Set task:
From the extract provided, list each letter that its Ruby script uses to stand for a character, along with the character that letter represents.

Extract provided:

Take a number x, and convert it to base b. Its length will be
floor(log_b(x)+1)
, and it will containb
different symbols. So the score isb*floor(log_b(x)+1)
.x
is a given large number, and if you plot this for b, you'll find the minimum is pretty much atb=3
(andb=2
is almost as good). Ie, the length reduces slightly as you use higher bases (log), but size of the charset increases linearly, so it isn't worth it.
Thus I looked for a language with only 0/1's, but I didn't find any, and then I remembered there was whitespace and tried it. In whitespace, you can enter binary numbers with 0's and 1's directly.
Old code, worse score but more interesting
Old code on filebin.
The ruby script I used for creating the program (l=WHITESPACE, t=TAB, u=NEWLINE, everything after //
ignored, writes to a file prog.h
):
str = 'Elizabeth obnoxiously quoted (just too rowdy for my peace): "THE QUICK BROWN FOX JUMPS OVER THE LAZY DOG," giving me a look.' + "\n"
def shift(x)
(x-97)%128
end
EOS = "lttltl" #26
STACK = []
bin = str.reverse.chars.map do |x|
byte = shift(x.getbyte(0))
rf = STACK.index(byte)
STACK.unshift(byte)
y = byte.to_s(2).chars.map{|y|y=='0' ? 'l' : 't'}.join
ph = "lll#{y}u" # pushing directly
if rf
bn = rf.to_s(2).chars.map{|y|y=='0' ? 'l' : 't'}.join
cp = "ltll#{bn}u" # copying from stack
end
if STACK.size>0 && STACK[0]==STACK[1]
"lul // dup #{x.inspect}"
elsif cp && cp.size < ph.size
"#{cp} // copy <#{x.inspect}> (from #{rf})"
else
"#{ph} // push <#{x.inspect}> (#{shift(x.getbyte(0))})"
end
end
File.open('prog.h','w') do |fout|
fout << "ll#{EOS}u // push EOS" << "\n"
fout << bin.join("\n") << "\n"
fout << <<-eos
// output string
ullu // label 0
// add 97 (128) before printing
lllttlllltu // push 97
tlll // add
llltlllllllu // push 128
tltt // mod
tull // print top of stack
// break loop if EOS
lul // dup
ll#{EOS}u // push EOS
tllt // subtract
utltu // jump to 1 if top of stack is zero
uluu // jump to 0
ulltu // label 1
uuu
eos
end
For illustration, the whitespace program in human-readable form. See below for a simple script to convert it to an actual whitespace program.

Stored rows:
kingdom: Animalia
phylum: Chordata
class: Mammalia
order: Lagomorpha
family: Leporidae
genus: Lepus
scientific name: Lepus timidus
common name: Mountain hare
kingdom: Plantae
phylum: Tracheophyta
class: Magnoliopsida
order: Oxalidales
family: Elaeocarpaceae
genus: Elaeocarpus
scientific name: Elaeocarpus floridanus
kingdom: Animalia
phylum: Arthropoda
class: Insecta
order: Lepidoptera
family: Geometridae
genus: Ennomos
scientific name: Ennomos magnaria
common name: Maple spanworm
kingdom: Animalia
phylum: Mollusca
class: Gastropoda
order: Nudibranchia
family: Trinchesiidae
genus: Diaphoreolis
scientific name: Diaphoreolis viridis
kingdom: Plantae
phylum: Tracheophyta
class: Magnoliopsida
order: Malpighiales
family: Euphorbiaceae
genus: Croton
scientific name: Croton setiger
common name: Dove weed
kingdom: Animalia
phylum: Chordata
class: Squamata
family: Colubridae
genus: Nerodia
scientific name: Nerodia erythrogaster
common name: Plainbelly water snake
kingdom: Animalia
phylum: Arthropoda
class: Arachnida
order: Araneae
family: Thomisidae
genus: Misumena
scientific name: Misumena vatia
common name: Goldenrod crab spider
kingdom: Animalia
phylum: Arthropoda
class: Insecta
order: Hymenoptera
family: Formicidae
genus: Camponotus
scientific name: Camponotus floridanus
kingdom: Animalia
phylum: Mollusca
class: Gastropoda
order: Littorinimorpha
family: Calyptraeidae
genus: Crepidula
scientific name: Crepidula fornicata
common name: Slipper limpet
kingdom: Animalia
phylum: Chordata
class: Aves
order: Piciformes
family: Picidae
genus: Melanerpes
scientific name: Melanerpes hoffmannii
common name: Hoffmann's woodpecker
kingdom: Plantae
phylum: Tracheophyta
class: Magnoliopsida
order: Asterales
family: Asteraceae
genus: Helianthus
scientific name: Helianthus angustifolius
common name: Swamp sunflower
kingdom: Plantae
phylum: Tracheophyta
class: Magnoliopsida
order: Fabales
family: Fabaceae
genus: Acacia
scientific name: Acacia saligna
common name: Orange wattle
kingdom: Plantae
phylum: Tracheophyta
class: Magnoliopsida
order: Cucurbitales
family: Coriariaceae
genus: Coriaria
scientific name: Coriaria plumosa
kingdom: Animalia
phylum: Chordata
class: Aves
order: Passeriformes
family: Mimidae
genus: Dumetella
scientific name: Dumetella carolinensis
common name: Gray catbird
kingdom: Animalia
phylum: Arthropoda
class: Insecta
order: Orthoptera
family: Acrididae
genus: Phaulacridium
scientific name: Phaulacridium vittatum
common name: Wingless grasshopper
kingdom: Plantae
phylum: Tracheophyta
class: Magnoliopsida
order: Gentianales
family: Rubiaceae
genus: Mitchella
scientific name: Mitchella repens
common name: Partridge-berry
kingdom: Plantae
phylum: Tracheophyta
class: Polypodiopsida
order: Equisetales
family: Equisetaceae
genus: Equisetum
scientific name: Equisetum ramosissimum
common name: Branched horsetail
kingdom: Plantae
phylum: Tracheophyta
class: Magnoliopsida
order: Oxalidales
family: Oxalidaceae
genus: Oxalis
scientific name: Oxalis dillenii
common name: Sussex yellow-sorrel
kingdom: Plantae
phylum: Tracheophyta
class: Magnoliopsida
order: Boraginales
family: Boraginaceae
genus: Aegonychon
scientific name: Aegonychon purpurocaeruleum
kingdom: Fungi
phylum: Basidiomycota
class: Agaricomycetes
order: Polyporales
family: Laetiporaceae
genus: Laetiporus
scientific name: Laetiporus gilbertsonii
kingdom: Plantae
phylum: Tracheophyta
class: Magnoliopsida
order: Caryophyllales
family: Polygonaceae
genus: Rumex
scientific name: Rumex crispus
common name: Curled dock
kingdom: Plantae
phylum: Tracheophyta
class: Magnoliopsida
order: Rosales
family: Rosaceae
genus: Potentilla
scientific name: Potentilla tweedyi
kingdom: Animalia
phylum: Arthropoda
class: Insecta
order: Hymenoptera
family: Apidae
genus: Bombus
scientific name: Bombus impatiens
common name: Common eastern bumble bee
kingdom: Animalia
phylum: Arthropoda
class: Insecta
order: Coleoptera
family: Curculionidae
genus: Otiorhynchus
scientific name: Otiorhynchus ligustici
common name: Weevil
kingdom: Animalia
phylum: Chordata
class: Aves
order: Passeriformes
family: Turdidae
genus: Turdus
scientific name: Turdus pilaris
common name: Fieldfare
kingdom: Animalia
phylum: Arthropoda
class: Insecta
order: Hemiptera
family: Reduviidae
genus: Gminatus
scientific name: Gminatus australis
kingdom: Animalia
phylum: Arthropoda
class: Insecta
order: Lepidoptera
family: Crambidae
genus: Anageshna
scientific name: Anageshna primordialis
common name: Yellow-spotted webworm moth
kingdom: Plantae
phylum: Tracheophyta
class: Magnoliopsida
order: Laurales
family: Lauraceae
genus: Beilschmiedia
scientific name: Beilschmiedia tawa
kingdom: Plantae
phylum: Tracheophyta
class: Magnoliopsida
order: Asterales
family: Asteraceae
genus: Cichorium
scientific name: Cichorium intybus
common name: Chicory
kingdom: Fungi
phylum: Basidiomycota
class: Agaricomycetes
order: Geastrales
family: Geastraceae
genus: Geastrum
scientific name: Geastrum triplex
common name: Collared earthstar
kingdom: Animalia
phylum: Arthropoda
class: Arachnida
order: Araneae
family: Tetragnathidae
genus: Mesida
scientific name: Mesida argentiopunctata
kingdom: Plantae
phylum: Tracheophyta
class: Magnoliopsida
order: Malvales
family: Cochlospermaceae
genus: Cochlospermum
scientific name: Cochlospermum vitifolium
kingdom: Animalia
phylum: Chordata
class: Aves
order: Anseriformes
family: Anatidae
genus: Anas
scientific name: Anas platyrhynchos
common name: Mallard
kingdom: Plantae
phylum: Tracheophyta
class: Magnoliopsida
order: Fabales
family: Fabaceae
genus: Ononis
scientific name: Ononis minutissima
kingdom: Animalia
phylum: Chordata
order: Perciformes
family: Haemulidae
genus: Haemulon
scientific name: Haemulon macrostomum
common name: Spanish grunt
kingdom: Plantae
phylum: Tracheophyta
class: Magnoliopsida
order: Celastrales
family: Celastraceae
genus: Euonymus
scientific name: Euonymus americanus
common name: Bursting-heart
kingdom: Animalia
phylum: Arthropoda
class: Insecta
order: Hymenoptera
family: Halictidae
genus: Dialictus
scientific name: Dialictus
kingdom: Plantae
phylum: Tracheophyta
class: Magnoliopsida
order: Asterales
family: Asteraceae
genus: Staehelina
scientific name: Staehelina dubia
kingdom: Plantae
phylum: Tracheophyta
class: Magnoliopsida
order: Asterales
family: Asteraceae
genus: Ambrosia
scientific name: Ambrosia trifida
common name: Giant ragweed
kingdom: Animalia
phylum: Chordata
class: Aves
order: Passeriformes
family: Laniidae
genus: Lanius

Final result:
- l: WHITESPACE
- t: TAB
- u: NEWLINE